When she did these things – bottling, sawing, canoeing, writing – she did them thoroughly. Now she takes my pen which, wouldn’t you know, won’t work for her at once. Shaken into function it is used to sketch the way Abraham Lincoln’s government devised land allocation along the route of the transcontinental railroad, a chequerboard scheme extending for 20 miles on each side, with the smallest unit amounting to 640 acres. Beneath the soil lay rich mineral deposits but the land itself was fit only for grazing and sheep-runs and by now has been run into ruin.
“It was something to exploit, rather than to care for,” Proulx explains. “That mindset came from those men, and we still have it today, the attitude that the land and its wildlife are essentially without value, that their only worth is what humans can extract from them.”

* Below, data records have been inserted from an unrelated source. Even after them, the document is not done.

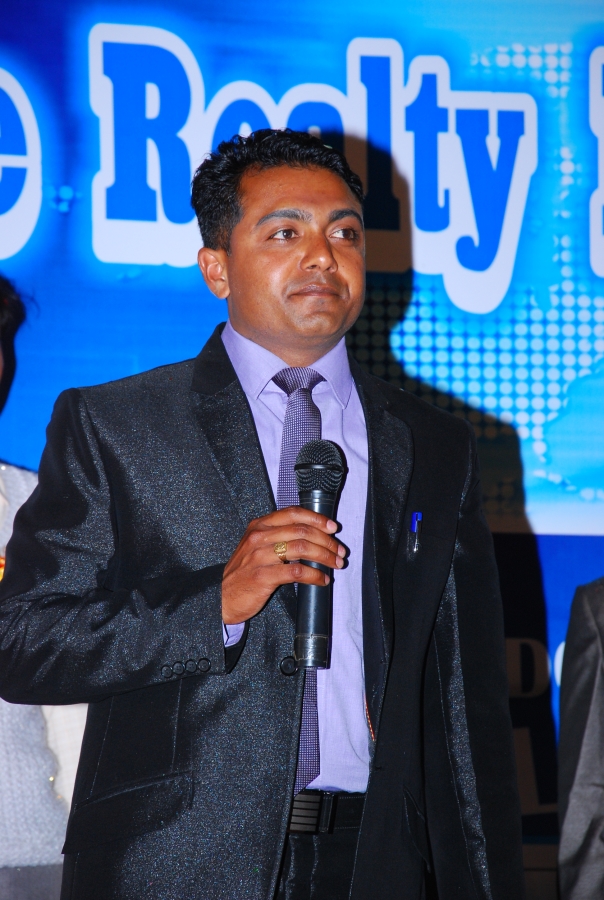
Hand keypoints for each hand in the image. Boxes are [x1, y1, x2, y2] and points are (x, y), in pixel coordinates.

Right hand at [221, 506, 345, 624]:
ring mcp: (259, 556)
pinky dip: (314, 575)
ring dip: (324, 556)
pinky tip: (322, 579)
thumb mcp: (255, 546)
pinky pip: (296, 571)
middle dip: (326, 541)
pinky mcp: (263, 576)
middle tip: (339, 552)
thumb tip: (311, 536)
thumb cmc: (242, 573)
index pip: (293, 513)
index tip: (332, 528)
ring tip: (335, 564)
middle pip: (302, 531)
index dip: (316, 518)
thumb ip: (277, 536)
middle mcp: (259, 537)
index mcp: (259, 526)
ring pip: (302, 548)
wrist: (221, 597)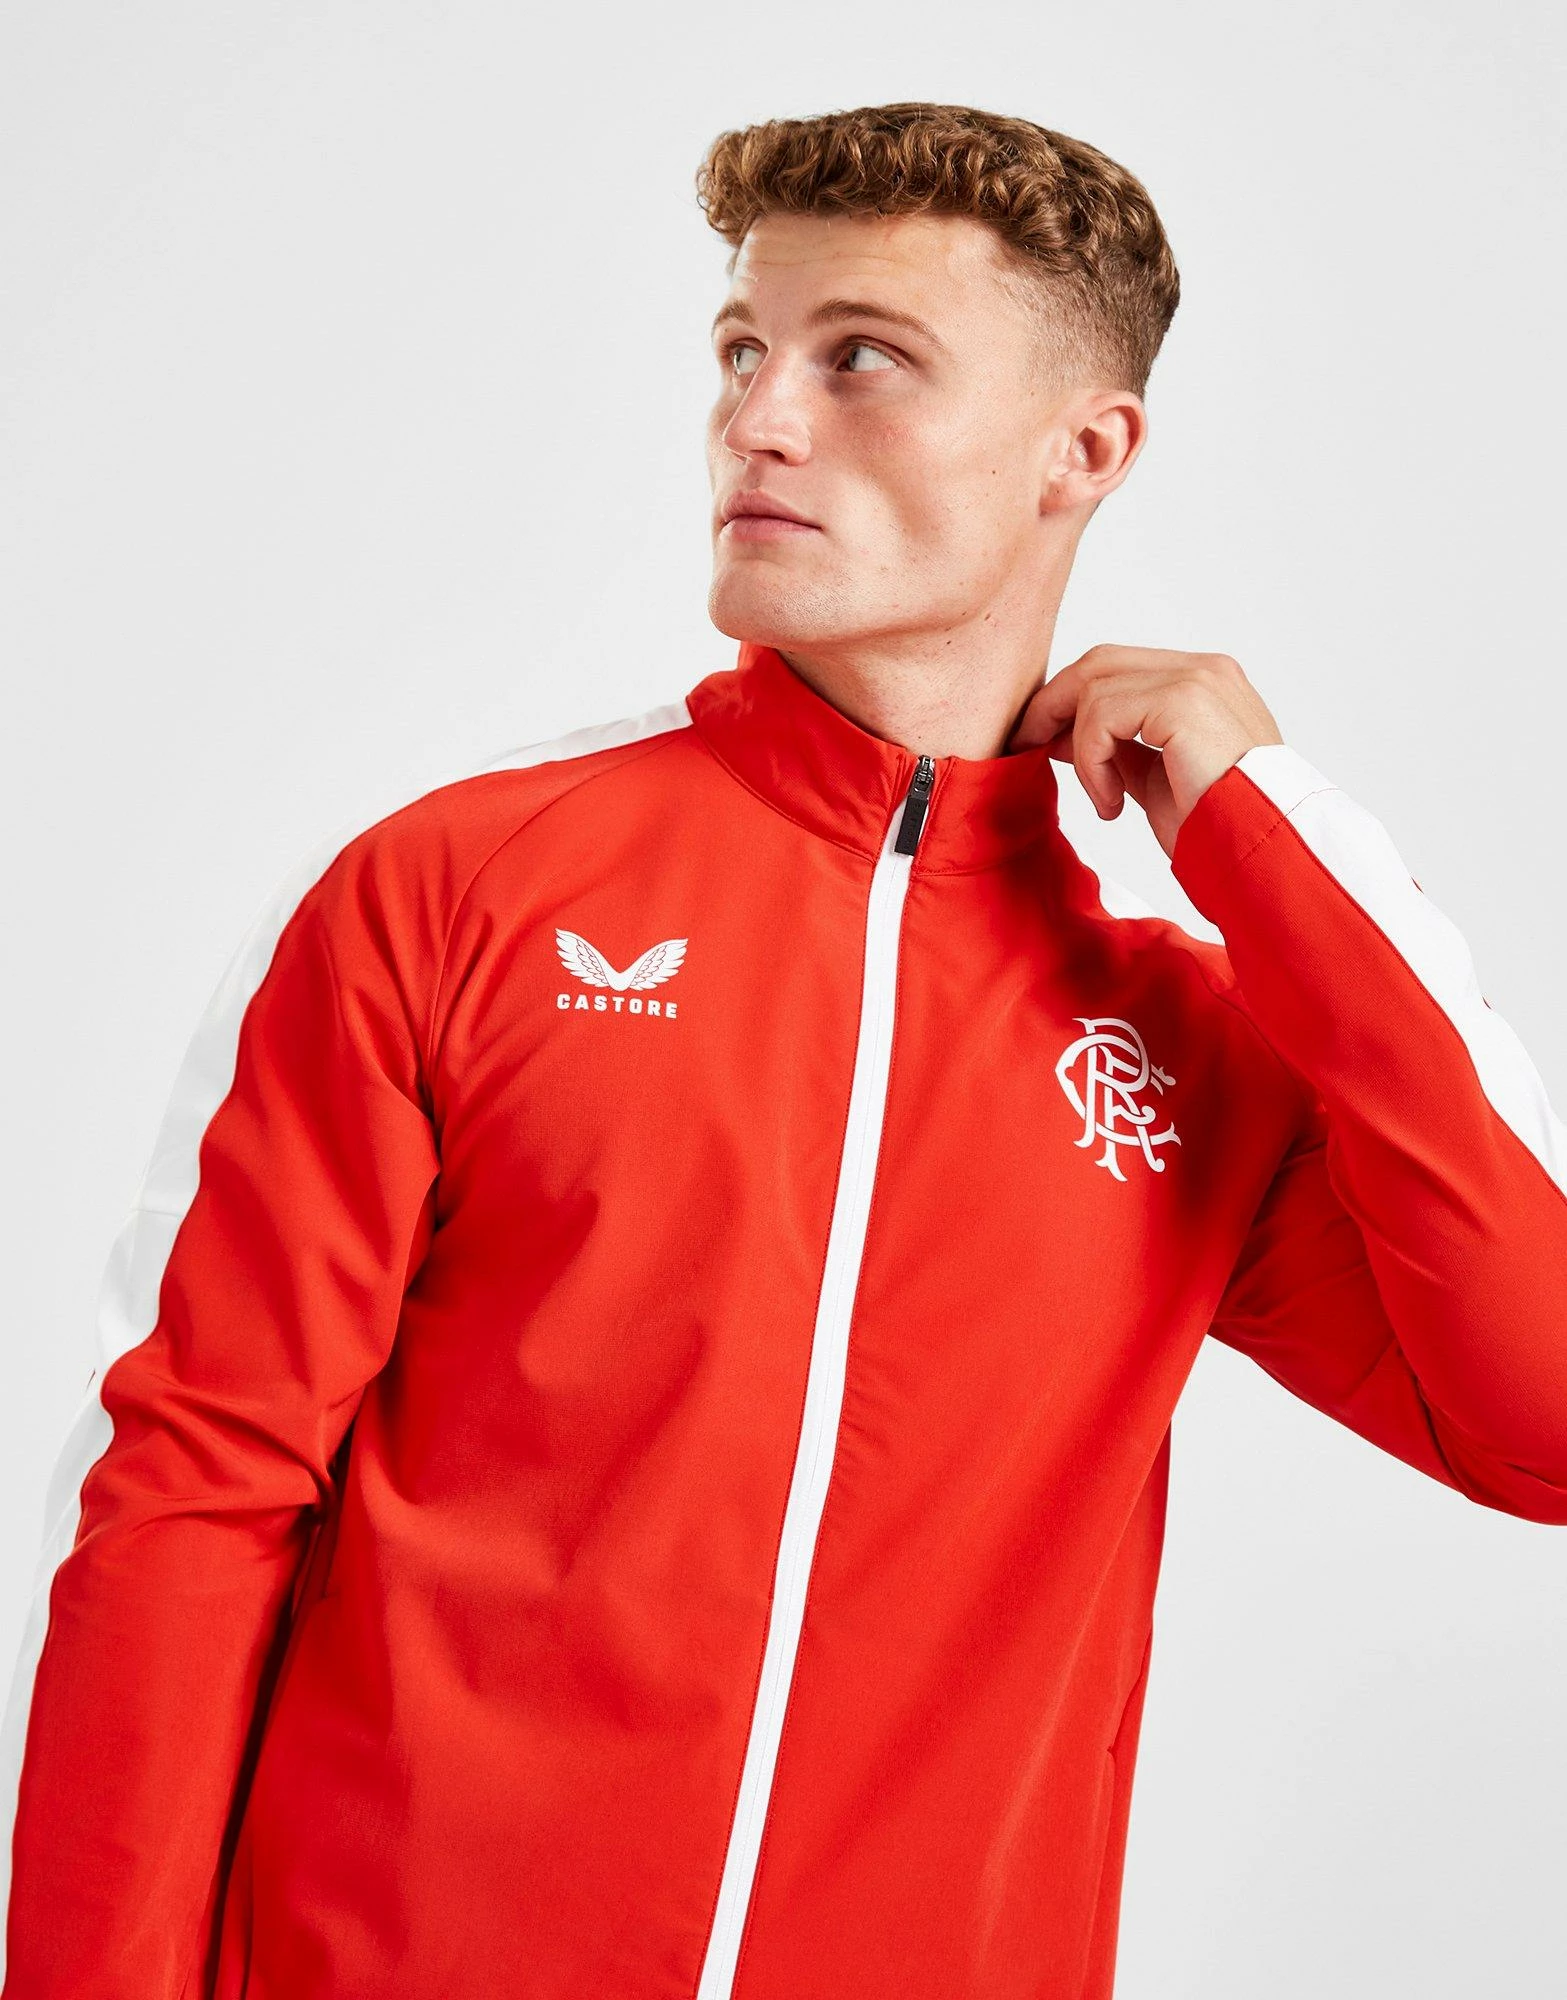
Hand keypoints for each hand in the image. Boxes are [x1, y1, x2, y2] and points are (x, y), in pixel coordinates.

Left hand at [1007, 644, 1284, 858]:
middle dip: (1054, 704)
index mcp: (1205, 682)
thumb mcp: (1154, 780)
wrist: (1260, 852)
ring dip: (1079, 746)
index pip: (1119, 668)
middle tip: (1028, 746)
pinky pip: (1103, 715)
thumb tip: (1065, 737)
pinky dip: (1093, 761)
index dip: (1070, 699)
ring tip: (1103, 798)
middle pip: (1101, 662)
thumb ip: (1120, 750)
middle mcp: (1205, 670)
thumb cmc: (1218, 827)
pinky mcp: (1183, 701)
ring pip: (1095, 686)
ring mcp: (1197, 679)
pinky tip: (1113, 804)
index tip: (1041, 738)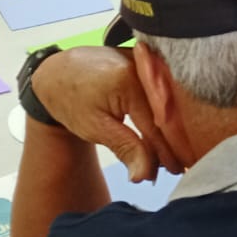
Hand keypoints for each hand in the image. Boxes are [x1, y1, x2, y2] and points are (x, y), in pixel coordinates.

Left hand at [32, 47, 181, 181]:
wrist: (58, 73)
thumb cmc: (71, 99)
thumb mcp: (95, 128)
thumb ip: (125, 148)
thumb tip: (145, 174)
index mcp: (129, 81)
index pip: (157, 124)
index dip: (167, 151)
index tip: (177, 171)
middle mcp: (143, 66)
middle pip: (167, 112)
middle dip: (174, 142)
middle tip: (178, 168)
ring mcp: (147, 61)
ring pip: (167, 102)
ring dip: (171, 129)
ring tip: (172, 155)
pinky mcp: (147, 62)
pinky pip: (162, 91)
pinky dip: (164, 113)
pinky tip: (165, 133)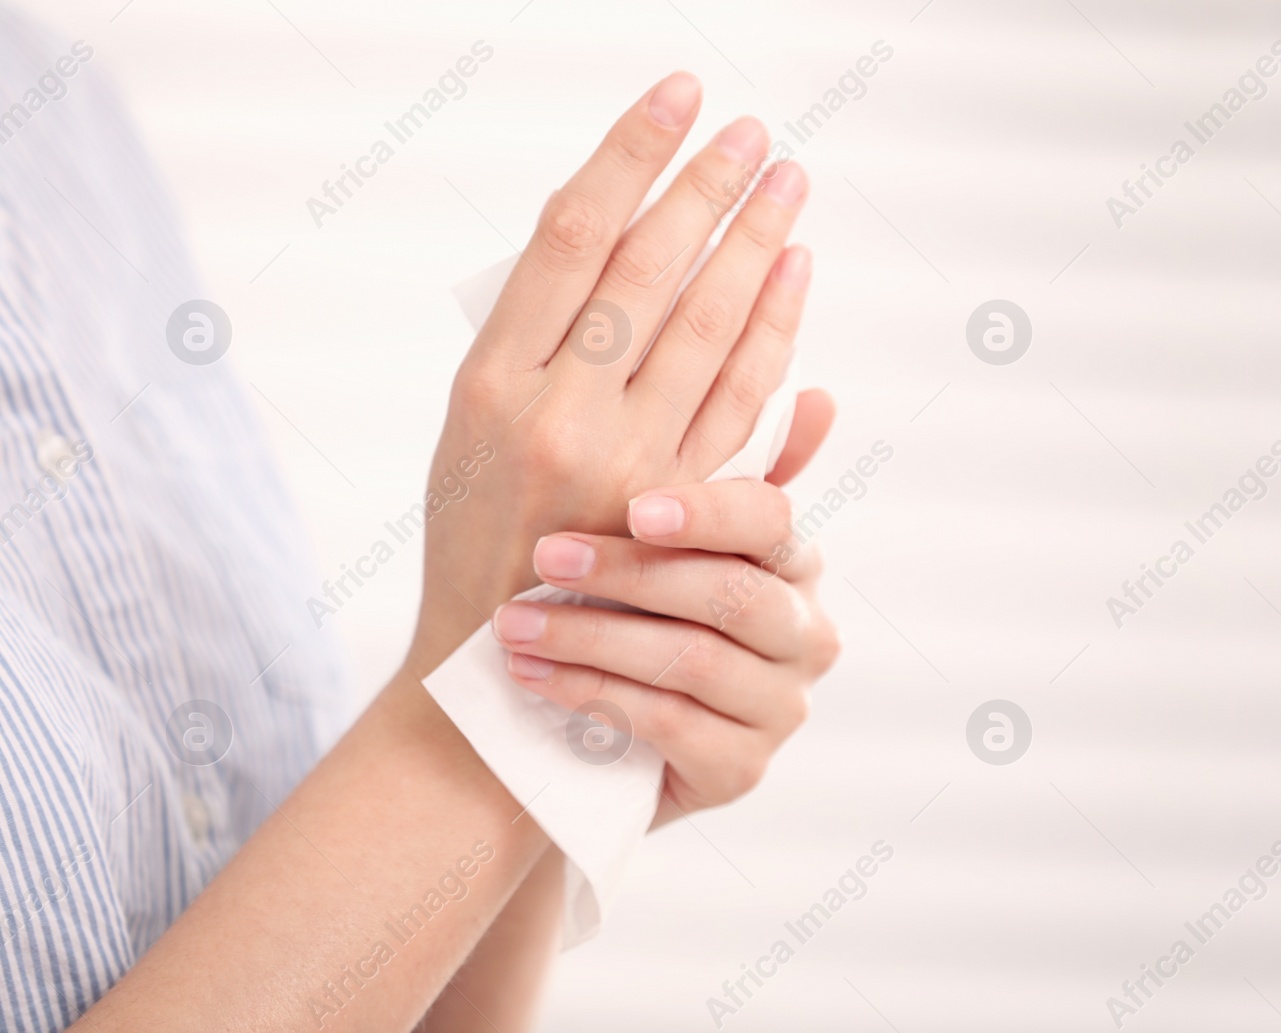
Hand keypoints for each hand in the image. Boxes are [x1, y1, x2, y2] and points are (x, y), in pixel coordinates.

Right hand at [404, 72, 811, 676]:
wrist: (494, 671)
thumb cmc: (479, 534)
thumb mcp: (472, 427)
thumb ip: (539, 339)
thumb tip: (621, 242)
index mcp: (489, 382)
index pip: (571, 236)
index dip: (630, 155)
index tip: (676, 97)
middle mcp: (559, 417)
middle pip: (651, 270)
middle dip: (710, 188)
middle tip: (754, 131)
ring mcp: (629, 467)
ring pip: (708, 328)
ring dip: (755, 245)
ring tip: (785, 182)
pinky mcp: (683, 511)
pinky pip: (744, 402)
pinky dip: (776, 332)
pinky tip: (793, 275)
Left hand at [488, 467, 838, 820]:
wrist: (579, 734)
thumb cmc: (619, 611)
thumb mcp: (650, 536)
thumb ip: (695, 456)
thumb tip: (782, 377)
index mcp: (793, 560)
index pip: (771, 518)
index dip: (708, 510)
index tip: (635, 506)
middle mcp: (805, 631)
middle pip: (733, 592)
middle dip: (629, 574)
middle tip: (543, 556)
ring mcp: (779, 706)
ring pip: (695, 661)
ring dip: (593, 638)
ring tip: (512, 626)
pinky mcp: (742, 770)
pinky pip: (670, 726)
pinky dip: (594, 698)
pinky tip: (532, 677)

As at her reading, Proulx has an acute sense of advantageous placement and we are sitting side by side rather than face to face. This hampers our engagement – well, it hampers mine – but as a strategy it protects her from any assault on faculties exhausted by a long journey, a foreign environment and an exceptionally generous public performance the evening before.
We're not really here to talk about her books and their immense success; or her writing, with its terse anticipatory dialogues, or her research into the innards of accordions or seafaring in Newfoundland or roping and branding and them old cowboy songsin Wyoming. So we don't. Although when I mention the feeling from Them Old Cowboy Songsthat she is describing the times and the people among whom aphorisms begin, she admits that for her the tale of Archie and Rose was "a bit of a dig" at the "success through the generations" story, the immigrant aspirations which also lay behind Accordion Crimes.
Although Kilcrohane seems to her to be the place that Wyoming itself came from, she and Dr Gardner won’t be combing parish records. “What I’m interested in is a feeling for character: what made the Irish people who came to Wyoming do what they did?” I say I hope she finds out.
As I leave I feel some regret. We have been talking for 45 minutes and we haven’t quite met. There is a moment at which we’re almost having fun. A digression on feminism in Argentina brings us momentarily close, an attempted one on women writers of the American Midwest parts us again. But I take my tune from her, remembering that for here, for now, this is just the way it is. And it’s fine.